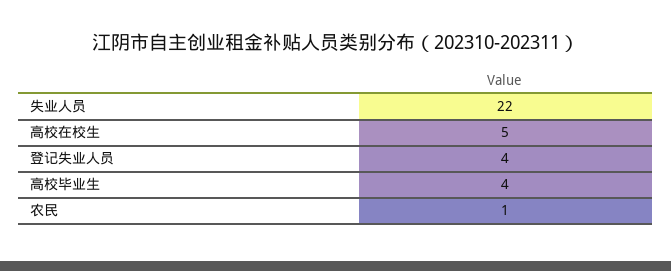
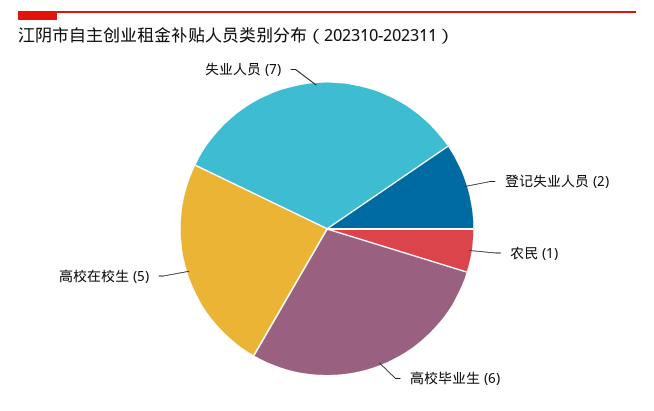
  {
-   "失业人员": 22,
+   "失业人员": 7,
    "高校在校生": 5,
-   "登记失业人员": 4,
+   "登记失业人员": 2,
-   "高校毕业生": 4,
+   "高校毕业生": 6,
    "农民": 1
  }

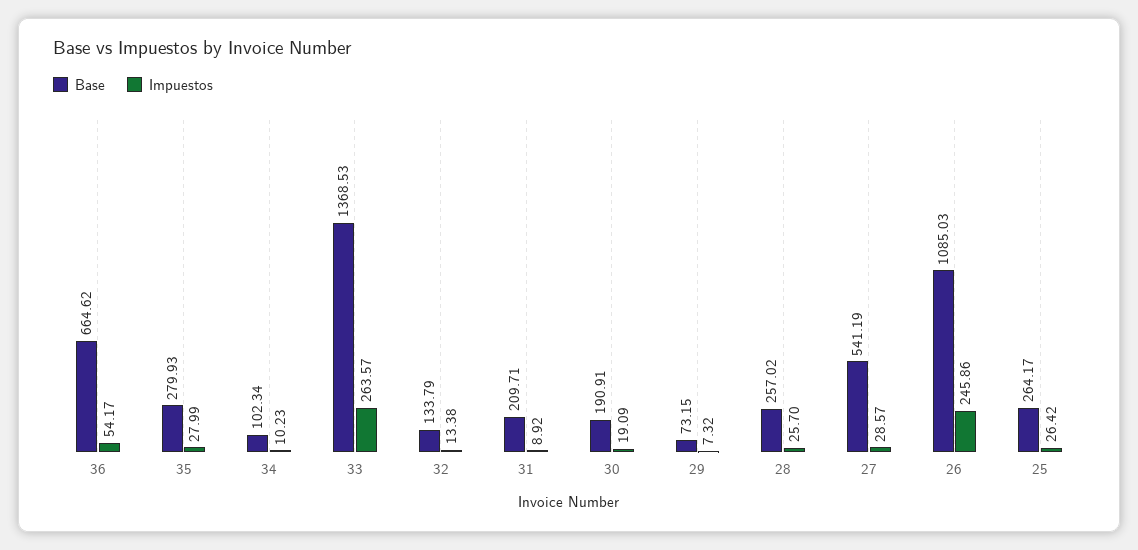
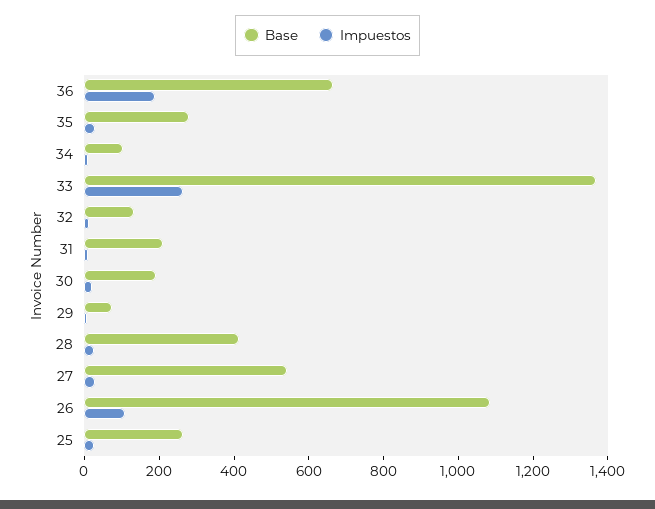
  {
    "Base": {
      "36": 664.62,
      "35": 279.93,
      "34": 102.34,
      "33": 1368.53,
      "32": 133.79,
      "31": 209.71,
      "30": 190.91,
      "29": 73.15,
-     "28": 257.02,
+     "28": 400,
      "27": 541.19,
      "26": 1085.03,
      "25": 264.17
    },
    "Impuestos": {
-     "36": 54.17,
+     "36": 200,
      "35": 27.99,
      "34": 10.23,
      "33": 263.57,
      "32": 13.38,
      "31": 8.92,
      "30": 19.09,
      "29": 7.32,
      "28": 25.7,
      "27": 28.57,
-     "26": 245.86,
+     "26": 100,
      "25": 26.42
    }
  }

____________

TASK STATEMENT: Repeat each entry exactly as it appears; skip any picture.

ANSWER FOR THE TASK:
  {
-   "失业人员": 22,
+   "失业人员": 7,
    "高校在校生": 5,
-   "登记失业人员": 4,
+   "登记失业人员": 2,
-   "高校毕业生": 4,
+   "高校毕业生": 6,
    "农民": 1
  }

  {
    "Base": {
      "36": 664.62,
      "35": 279.93,
      "34": 102.34,
      "33": 1368.53,
      "32": 133.79,
      "31": 209.71,
      "30": 190.91,
      "29": 73.15,
-     "28": 257.02,
+     "28": 400,
      "27": 541.19,
      "26": 1085.03,
      "25": 264.17
    },
    "Impuestos": {
-     "36": 54.17,
+     "36": 200,
      "35": 27.99,
      "34": 10.23,
      "33": 263.57,
      "32": 13.38,
      "31": 8.92,
      "30": 19.09,
      "29": 7.32,
      "28": 25.7,
      "27": 28.57,
-     "26": 245.86,
+     "26": 100,
      "25": 26.42
    }
  }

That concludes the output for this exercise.